Masaaki Yuasa’s pre-DEVILMAN Crybaby masterpiece
(Full disclosure: I was a backer for the Kickstarters for Masaaki Yuasa’s Kick-Heart as well as for the original English language Blu-ray Premium Edition release of Mind Game that was done out of the UK. Both are unrelated to this US release by GKIDS Films.)
I still can’t get over how one of the most popular and beloved anime titles of 2018 is one from Masaaki Yuasa of all people. For those wowed by the aesthetic of DEVILMAN Crybaby who are curious to see how much further their mind can be blown, it doesn’t get much more surreal than 2004’s Mind Game, produced by the notoriously unconventional Studio 4°C (Amazing Nuts!, Genius Party, Detroit Metal City).
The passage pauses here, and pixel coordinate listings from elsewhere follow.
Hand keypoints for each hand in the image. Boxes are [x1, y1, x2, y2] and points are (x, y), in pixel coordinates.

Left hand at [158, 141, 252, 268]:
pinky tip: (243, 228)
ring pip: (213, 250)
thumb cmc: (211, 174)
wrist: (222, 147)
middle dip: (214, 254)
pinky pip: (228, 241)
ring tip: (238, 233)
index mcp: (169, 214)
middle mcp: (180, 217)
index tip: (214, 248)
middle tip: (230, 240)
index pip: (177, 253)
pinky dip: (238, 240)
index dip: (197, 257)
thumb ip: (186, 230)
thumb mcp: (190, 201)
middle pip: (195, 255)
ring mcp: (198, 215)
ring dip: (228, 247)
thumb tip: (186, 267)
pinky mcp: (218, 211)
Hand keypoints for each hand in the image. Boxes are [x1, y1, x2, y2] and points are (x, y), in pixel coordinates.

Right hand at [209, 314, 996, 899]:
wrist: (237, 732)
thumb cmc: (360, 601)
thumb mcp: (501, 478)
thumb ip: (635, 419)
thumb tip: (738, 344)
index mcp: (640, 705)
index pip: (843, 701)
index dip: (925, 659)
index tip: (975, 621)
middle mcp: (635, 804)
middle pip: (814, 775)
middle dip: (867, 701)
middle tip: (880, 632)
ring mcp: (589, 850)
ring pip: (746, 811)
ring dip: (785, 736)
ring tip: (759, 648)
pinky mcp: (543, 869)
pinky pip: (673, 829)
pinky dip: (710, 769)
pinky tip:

It’s this film above all others that solidified Masaaki Yuasa’s international infamy among general animation enthusiasts, if not anime otaku specifically, due to its rapid utilization of so many varied types of animation methods and art styles.
Mind Game is the definition of a “cult classic.” With its alternation between rotoscoping, pencil sketch-like animation, watercolors, CGI, live-action, papercraft, and so on it doesn’t really look like any other modern Japanese animation you’ve ever seen before, save perhaps for other titles Yuasa worked on since. (Once upon a time, certain people might have described its aesthetic as “superflat” but we don’t use such profanities.) It’s not a movie that makes “safe bets,” which means there’s a very high chance you’ll either dislike it intensely … or consider it among your all-time favorites. You are very unlikely to have a lukewarm response to Mind Game.
The plot is similarly surreal, to the point that merely describing what sequentially happens fails to convey what makes the film so special. Despite its nontraditional approach to narrative, film structure, and basically everything, I suppose you could attempt to divide Mind Game into two distinct halves. The first half centers around the fact that Nishi, a young adult slacker who never really did much with himself, gets reunited with Myon, his now outrageously busty childhood sweetheart … only for an altercation with the yakuza to culminate with Nishi getting a pistol stuck up his butt and the trigger pulled, killing him spectacularly.
That would typically be the end, but a purgatorial meeting with God (whose voice and image continually changes; my personal favorite is a live-action photo of a goldfish with drawn-on eyelashes and a human body holding a cigarette) causes the clock to rewind and Nishi to be resurrected, with the vow to live true to himself without restraint. A daring turnabout of fate ensues, followed by a wild car chase that culminates in Nishi, Myon, and Myon’s outrageously UN-busty sister Yang being … swallowed up by an impossibly colossal giant whale! Then the majority of the second half of the movie is them living inside the whale, free of societal restraint and cares, along with an old man they encounter who’s spent decades in there, before resolving to make a daring breakout. “Your life is the result of your own decisions” after all.
Some may call Mind Game “style over substance,” but I say style IS substance. It may not have the strong religious and LGBT thematic elements that drew many to DEVILMAN Crybaby, but Mind Game is also quite heavily laden with violence, strong language, adult situations, and sexuality to go along with its psychedelic visual palette. Its music direction is similarly accomplished, courtesy of Shinichiro Watanabe (Cowboy Bebop, Space Dandy), with noted anime audio impresario Yoko Kanno on piano. Despite the contributions of such stellar talent (and several others whom I must omit for space considerations) and being acknowledged as an outstanding work by the late Satoshi Kon (Paranoia Agent, Perfect Blue), Mind Game was predictably commercially unsuccessful at the time of release. But perhaps now, in 2018, fans are ready to give it a chance. If you’re unsure whether to take the DVD/Blu-ray plunge, the film is streaming courtesy of Crunchyroll’s more catch-all streaming site, VRV.